Görevin Kapsamı: Aşağıdaki verileri, "imgRecs" ifadesini her geçtiği yerde "imageRecords" ile değiştirerek güncelleyin; geri kalan her şeyi olduğu gibi bırakın. Resimleri yanıta dahil etmeyin.

[Öğe kutusu açıklamaları]
***
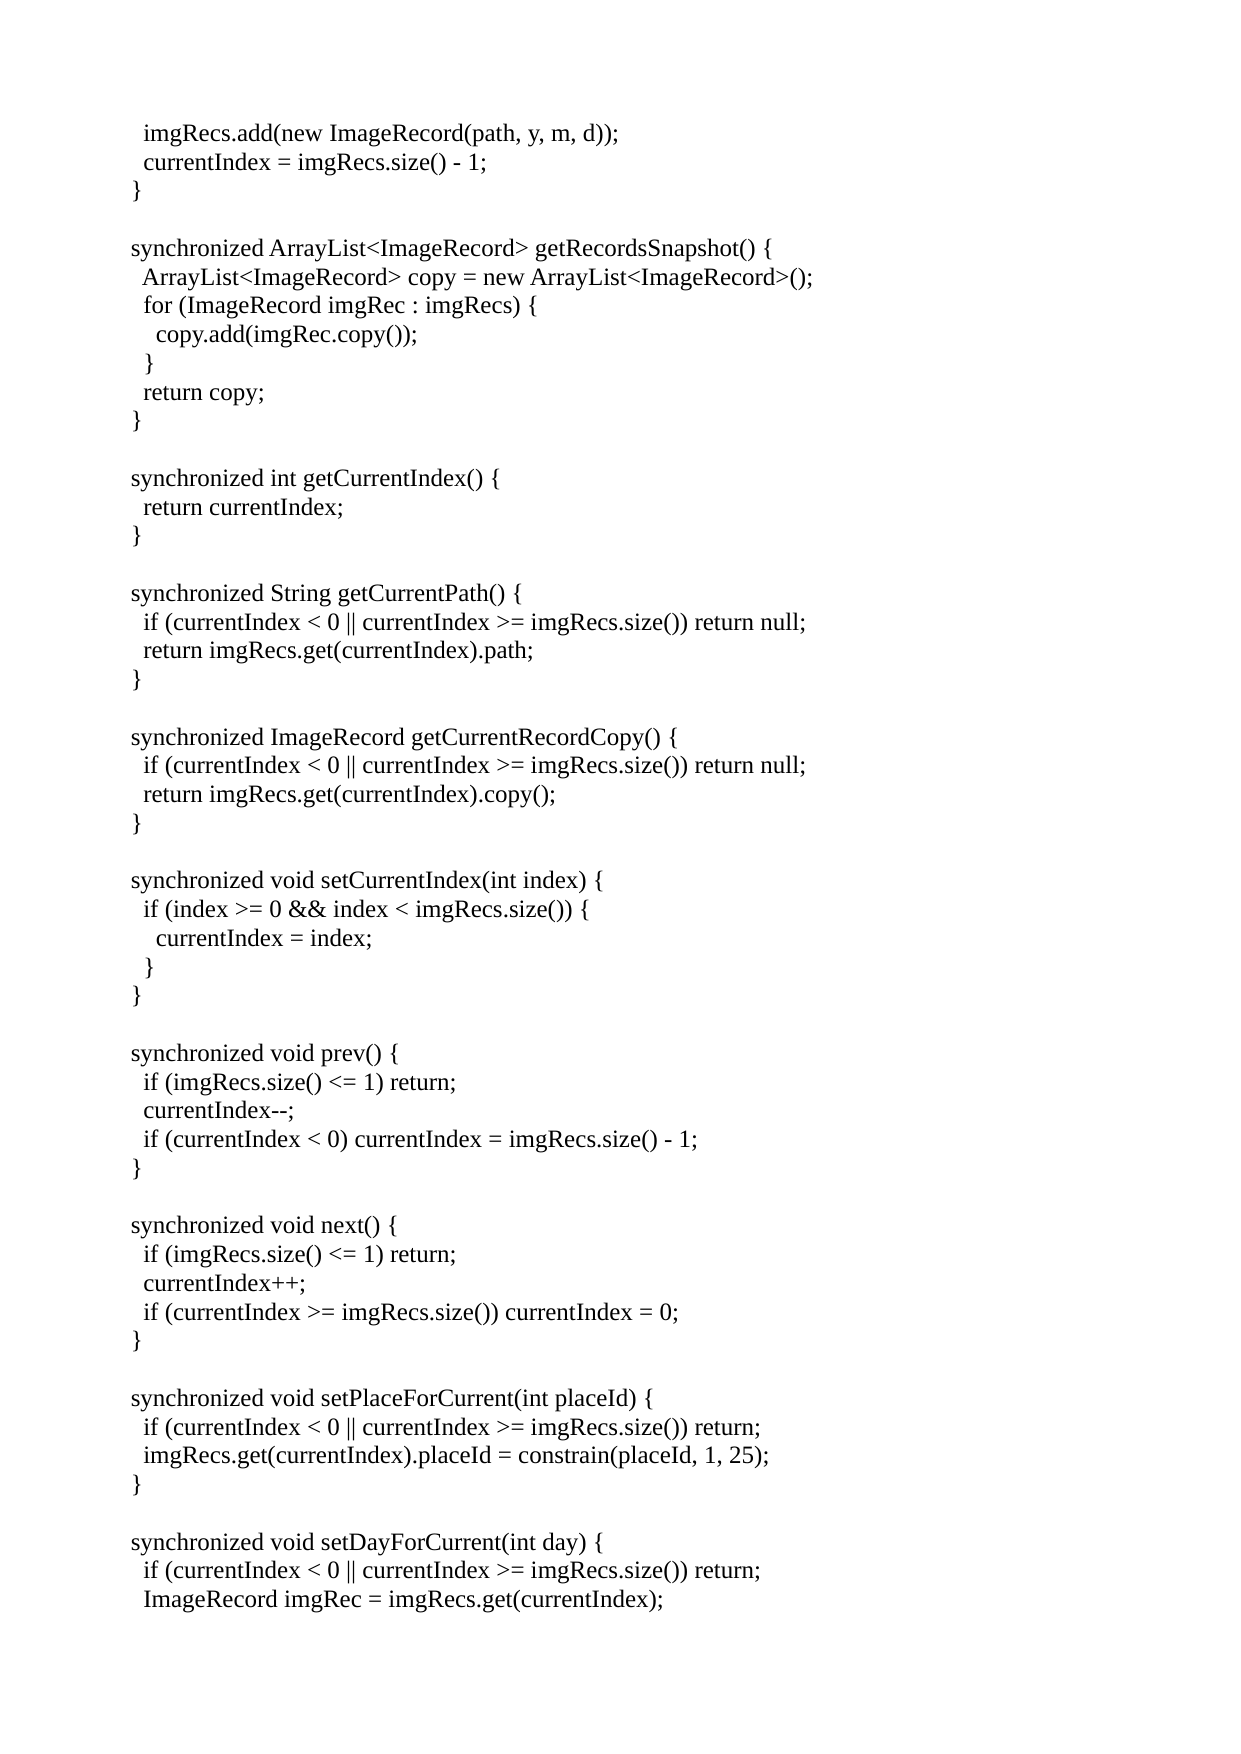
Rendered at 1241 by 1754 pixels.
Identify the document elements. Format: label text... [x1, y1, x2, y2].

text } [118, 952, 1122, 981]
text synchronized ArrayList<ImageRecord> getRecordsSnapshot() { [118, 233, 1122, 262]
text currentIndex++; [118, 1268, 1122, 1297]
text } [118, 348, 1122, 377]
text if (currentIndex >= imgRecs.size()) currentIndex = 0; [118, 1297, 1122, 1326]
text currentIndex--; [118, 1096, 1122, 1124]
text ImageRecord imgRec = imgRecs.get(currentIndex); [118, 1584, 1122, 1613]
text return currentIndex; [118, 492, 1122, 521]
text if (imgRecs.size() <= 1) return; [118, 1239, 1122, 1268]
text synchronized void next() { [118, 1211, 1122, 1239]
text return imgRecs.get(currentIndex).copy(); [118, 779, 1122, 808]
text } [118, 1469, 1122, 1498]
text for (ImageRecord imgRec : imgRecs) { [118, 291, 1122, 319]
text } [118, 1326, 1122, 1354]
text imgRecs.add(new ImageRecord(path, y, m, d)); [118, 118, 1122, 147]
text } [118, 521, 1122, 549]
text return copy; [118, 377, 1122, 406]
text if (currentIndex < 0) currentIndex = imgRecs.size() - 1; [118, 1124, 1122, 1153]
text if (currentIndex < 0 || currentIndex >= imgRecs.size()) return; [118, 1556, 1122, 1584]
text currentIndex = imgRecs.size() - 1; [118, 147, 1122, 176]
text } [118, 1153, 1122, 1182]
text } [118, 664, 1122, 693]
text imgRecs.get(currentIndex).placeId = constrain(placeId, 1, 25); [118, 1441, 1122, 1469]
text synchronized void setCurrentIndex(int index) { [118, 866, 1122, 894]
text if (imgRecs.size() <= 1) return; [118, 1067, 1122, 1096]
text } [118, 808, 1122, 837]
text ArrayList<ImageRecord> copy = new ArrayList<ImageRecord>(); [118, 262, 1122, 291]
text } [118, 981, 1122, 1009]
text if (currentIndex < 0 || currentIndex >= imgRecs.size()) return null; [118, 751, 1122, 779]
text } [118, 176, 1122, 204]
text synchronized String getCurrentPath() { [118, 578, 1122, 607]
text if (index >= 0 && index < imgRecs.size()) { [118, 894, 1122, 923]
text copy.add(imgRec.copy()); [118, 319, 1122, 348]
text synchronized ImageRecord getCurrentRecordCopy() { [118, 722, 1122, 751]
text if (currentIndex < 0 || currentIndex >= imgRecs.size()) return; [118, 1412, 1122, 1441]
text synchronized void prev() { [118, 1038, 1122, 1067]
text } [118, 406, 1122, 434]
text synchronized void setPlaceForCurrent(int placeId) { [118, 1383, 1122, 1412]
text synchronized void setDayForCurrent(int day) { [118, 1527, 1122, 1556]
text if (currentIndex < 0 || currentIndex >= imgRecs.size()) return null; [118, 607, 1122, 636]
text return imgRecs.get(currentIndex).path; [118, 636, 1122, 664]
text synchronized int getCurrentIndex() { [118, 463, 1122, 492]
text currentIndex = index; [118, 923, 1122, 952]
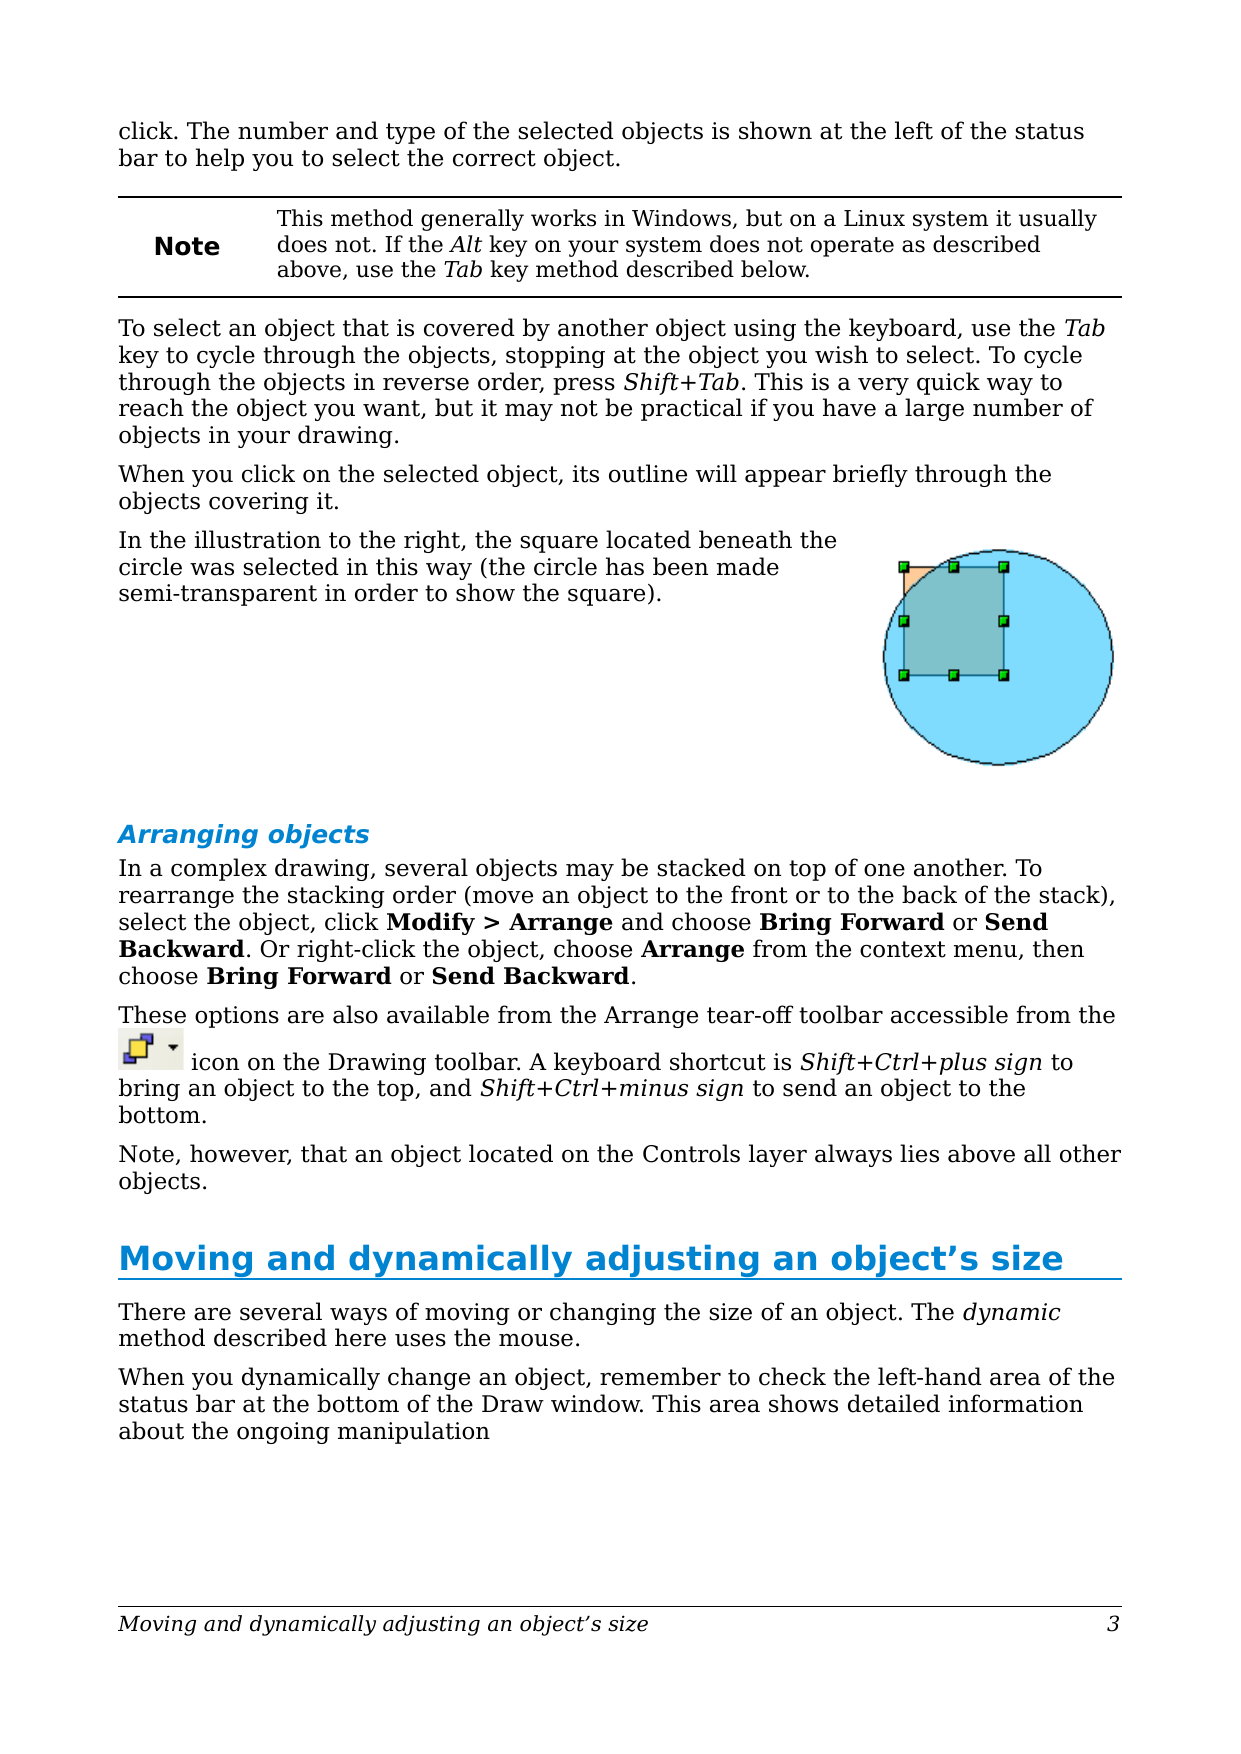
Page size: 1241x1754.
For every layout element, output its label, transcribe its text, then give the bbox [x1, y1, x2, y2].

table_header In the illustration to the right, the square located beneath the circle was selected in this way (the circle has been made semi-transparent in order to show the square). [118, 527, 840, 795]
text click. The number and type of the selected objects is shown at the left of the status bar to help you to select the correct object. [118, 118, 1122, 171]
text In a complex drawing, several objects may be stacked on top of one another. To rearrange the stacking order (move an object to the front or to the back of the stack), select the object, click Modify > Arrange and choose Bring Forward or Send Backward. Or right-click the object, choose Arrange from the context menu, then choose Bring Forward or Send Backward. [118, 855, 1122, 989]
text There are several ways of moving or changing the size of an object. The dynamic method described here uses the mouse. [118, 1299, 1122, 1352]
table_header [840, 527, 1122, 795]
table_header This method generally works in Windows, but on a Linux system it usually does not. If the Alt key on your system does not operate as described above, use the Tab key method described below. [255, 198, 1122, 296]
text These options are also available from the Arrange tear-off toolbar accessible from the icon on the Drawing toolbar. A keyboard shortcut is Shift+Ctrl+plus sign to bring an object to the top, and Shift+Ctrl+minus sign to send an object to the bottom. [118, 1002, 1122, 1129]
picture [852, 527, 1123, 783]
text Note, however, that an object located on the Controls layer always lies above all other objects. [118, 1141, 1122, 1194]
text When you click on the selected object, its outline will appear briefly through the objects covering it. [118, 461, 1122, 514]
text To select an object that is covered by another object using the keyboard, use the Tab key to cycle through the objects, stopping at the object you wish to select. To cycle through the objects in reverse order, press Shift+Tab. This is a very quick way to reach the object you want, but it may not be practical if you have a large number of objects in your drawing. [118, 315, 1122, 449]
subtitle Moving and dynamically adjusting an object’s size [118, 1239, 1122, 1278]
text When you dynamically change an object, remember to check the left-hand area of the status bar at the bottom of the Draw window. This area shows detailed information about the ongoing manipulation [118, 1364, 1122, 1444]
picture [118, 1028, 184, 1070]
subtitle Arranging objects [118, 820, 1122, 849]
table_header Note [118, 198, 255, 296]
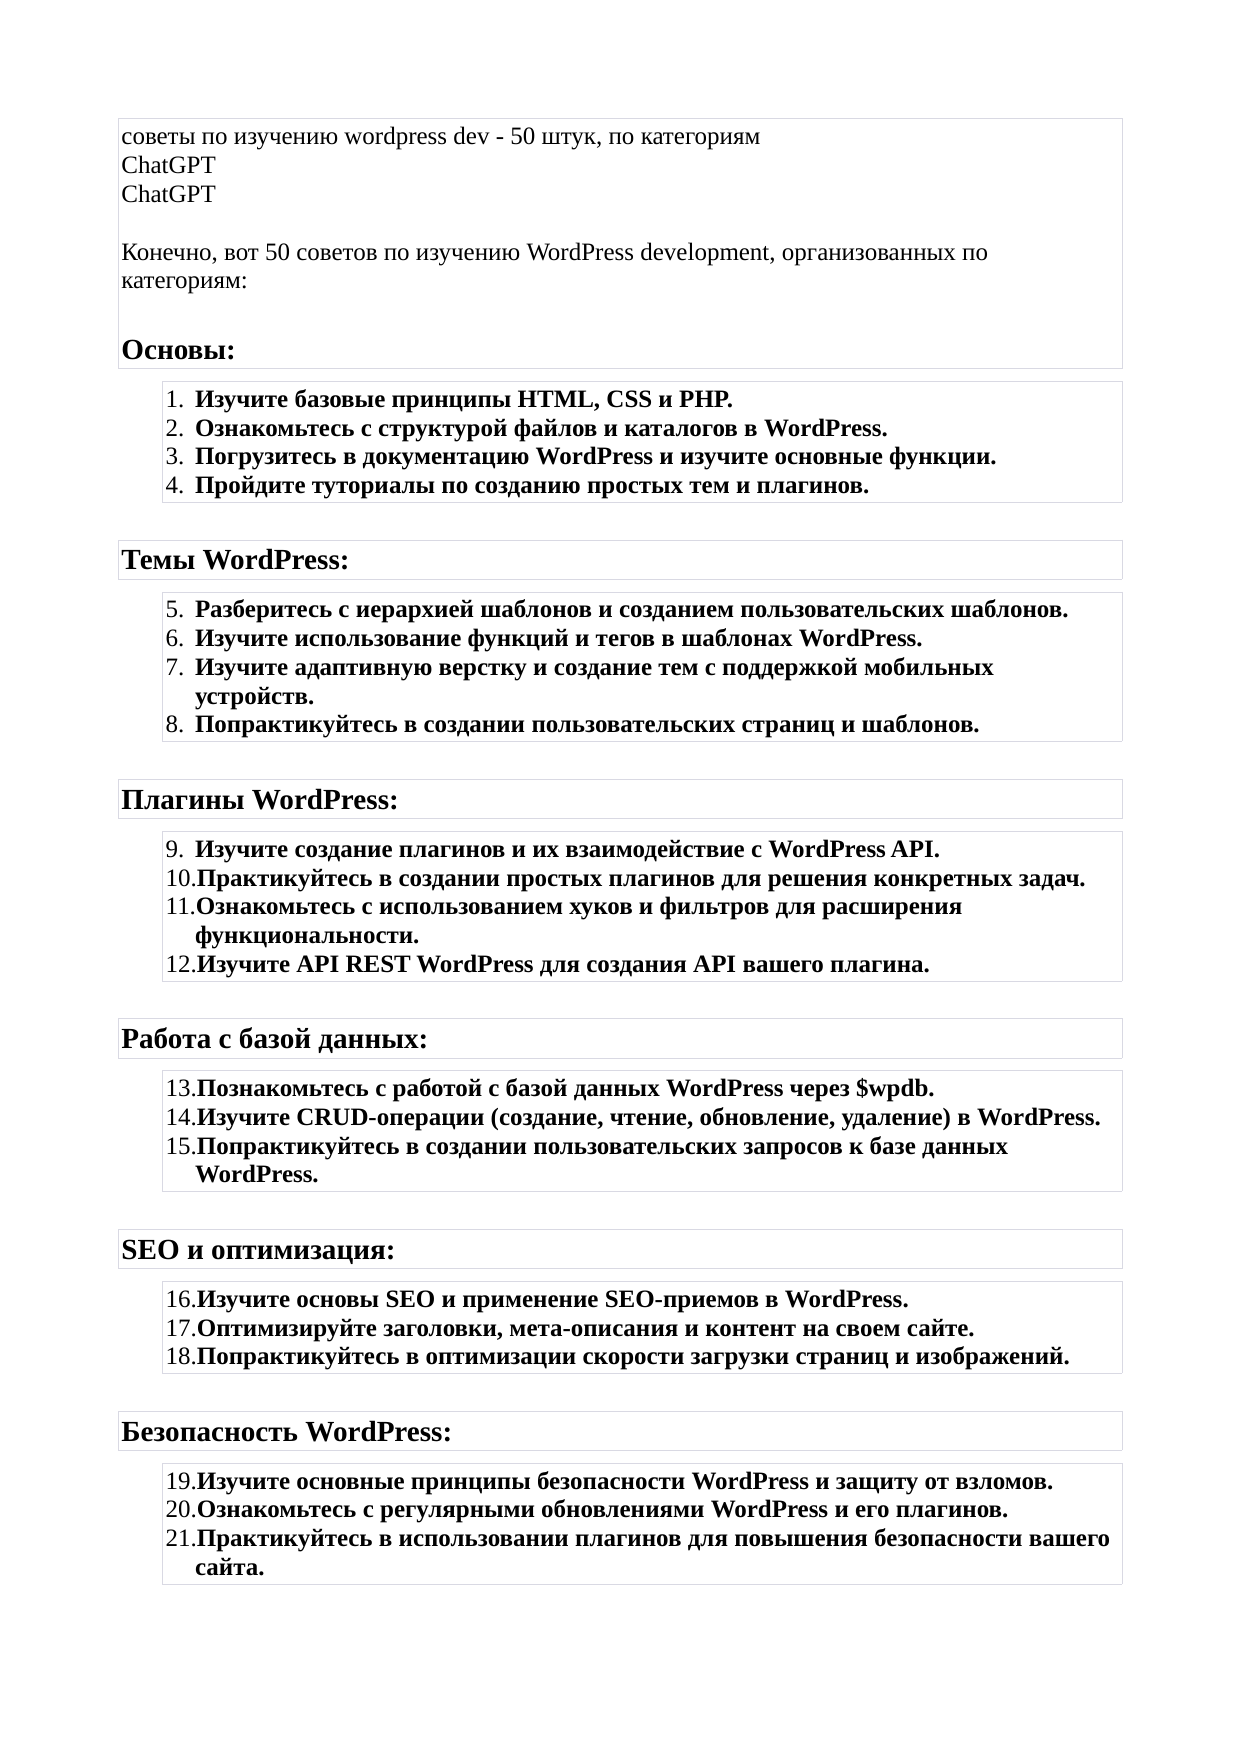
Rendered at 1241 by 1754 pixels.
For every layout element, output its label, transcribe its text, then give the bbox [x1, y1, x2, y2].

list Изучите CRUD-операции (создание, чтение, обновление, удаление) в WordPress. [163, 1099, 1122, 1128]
***
Alıştırma Çıktısı:
Rendered at 1241 by 1754 pixels.
Identify the document elements. Format: label text... [x1, y1, x2, y2].

text } [118, 952, 1122, 981]
text synchronized ArrayList<ImageRecord> getRecordsSnapshot() { [118, 233, 1122, 262]
text currentIndex++; [118, 1268, 1122, 1297]
text } [118, 348, 1122, 377]
text if (currentIndex >= imageRecords.size()) currentIndex = 0; [118, 1297, 1122, 1326]
text currentIndex--; [118, 1096, 1122, 1124]
text ImageRecord imgRec = imageRecords.get(currentIndex); [118, 1584, 1122, 1613]
text return currentIndex; [118, 492, 1122, 521]
text if (imageRecords.size() <= 1) return; [118, 1239, 1122, 1268]
text synchronized void next() { [118, 1211, 1122, 1239]
text return imageRecords.get(currentIndex).copy(); [118, 779, 1122, 808]
text } [118, 1469, 1122, 1498]
text for (ImageRecord imgRec : imageRecords) { [118, 291, 1122, 319]
text } [118, 1326, 1122, 1354]
text imageRecords.add(new ImageRecord(path, y, m, d)); [118, 118, 1122, 147]
text } [118, 521, 1122, 549]
text return copy; [118, 377, 1122, 406]
text if (currentIndex < 0) currentIndex = imageRecords.size() - 1; [118, 1124, 1122, 1153]
text if (currentIndex < 0 || currentIndex >= imageRecords.size()) return; [118, 1556, 1122, 1584]
text currentIndex = imageRecords.size() - 1; [118, 147, 1122, 176]
text } [118, 1153, 1122, 1182]
text } [118, 664, 1122, 693]
text imageRecords.get(currentIndex).placeId = constrain(placeId, 1, 25); [118, 1441, 1122, 1469]
text synchronized void setCurrentIndex(int index) { [118, 866, 1122, 894]
text if (imageRecords.size() <= 1) return; [118, 1067, 1122, 1096]
text } [118, 808, 1122, 837]
text ArrayList<ImageRecord> copy = new ArrayList<ImageRecord>(); [118, 262, 1122, 291]
text } [118, 981, 1122, 1009]
text if (currentIndex < 0 || currentIndex >= imageRecords.size()) return null; [118, 751, 1122, 779]
text } [118, 176, 1122, 204]
text synchronized String getCurrentPath() { [118, 578, 1122, 607]
text if (index >= 0 && index < imageRecords.size()) { [118, 894, 1122, 923]
text copy.add(imgRec.copy()); [118, 319, 1122, 348]
text synchronized ImageRecord getCurrentRecordCopy() { [118, 722, 1122, 751]
text if (currentIndex < 0 || currentIndex >= imageRecords.size()) return; [118, 1412, 1122, 1441]
text synchronized void prev() { [118, 1038, 1122, 1067]
text } [118, 406, 1122, 434]
text synchronized void setPlaceForCurrent(int placeId) { [118, 1383, 1122, 1412]
text synchronized void setDayForCurrent(int day) { [118, 1527, 1122, 1556]
text if (currentIndex < 0 || currentIndex >= imageRecords.size()) return null; [118, 607, 1122, 636]
text return imageRecords.get(currentIndex).path; [118, 636, 1122, 664]
text synchronized int getCurrentIndex() { [118, 463, 1122, 492]
text currentIndex = index; [118, 923, 1122, 952]
Page size: 1241x1754.
For every layout element, output its label, transcribe its text, then give the bbox [x1, y1, x2, y2].

table_header In the illustration to the right, the square located beneath the circle was selected in this way (the circle has been made semi-transparent in order to show the square). [118, 527, 840, 795]
text click. The number and type of the selected objects is shown at the left of the status bar to help you to select the correct object. [118, 118, 1122, 171]
text In a complex drawing, several objects may be stacked on top of one another. To rearrange the stacking order (move an object to the front or to the back of the stack), select the object, click Modify > Arrange and choose Bring Forward or Send Backward. Or right-click the object, choose Arrange from the context menu, then choose Bring Forward or Send Backward. [118, 855, 1122, 989]
text There are several ways of moving or changing the size of an object. The dynamic method described here uses the mouse. [118, 1299, 1122, 1352]
table_header [840, 527, 1122, 795]
table_header This method generally works in Windows, but on a Linux system it usually does not. If the Alt key on your system does not operate as described above, use the Tab key method described below. [255, 198, 1122, 296]
text These options are also available from the Arrange tear-off toolbar accessible from the icon on the Drawing toolbar. A keyboard shortcut is Shift+Ctrl+plus sign to bring an object to the top, and Shift+Ctrl+minus sign to send an object to the bottom. [118, 1002, 1122, 1129]
picture [852, 527, 1123, 783]
text Note, however, that an object located on the Controls layer always lies above all other objects. [118, 1141, 1122, 1194]
text When you click on the selected object, its outline will appear briefly through the objects covering it. [118, 461, 1122, 514]
text To select an object that is covered by another object using the keyboard, use the Tab key to cycle through the objects, stopping at the object you wish to select. To cycle through the objects in reverse order, press Shift+Tab. This is a very quick way to reach the object you want, but it may not be practical if you have a large number of objects in your drawing. [118, 315, 1122, 449]
subtitle Moving and dynamically adjusting an object’s size [118, 1239, 1122, 1278]
text When you dynamically change an object, remember to check the left-hand area of the status bar at the bottom of the Draw window. This area shows detailed information about the ongoing manipulation [118, 1364, 1122, 1444]
picture [118, 1028, 184, 1070]
subtitle Arranging objects [118, 820, 1122, 849]
table_header Note [118, 198, 255, 296]
Rendered at 1241 by 1754 pixels.
For every layout element, output its label, transcribe its text, then give the bbox [x1, y1, x2, y2].

list Изучите CRUD-операции (создание, чтение, обновление, удаление) в WordPress. [163, 1099, 1122, 1128]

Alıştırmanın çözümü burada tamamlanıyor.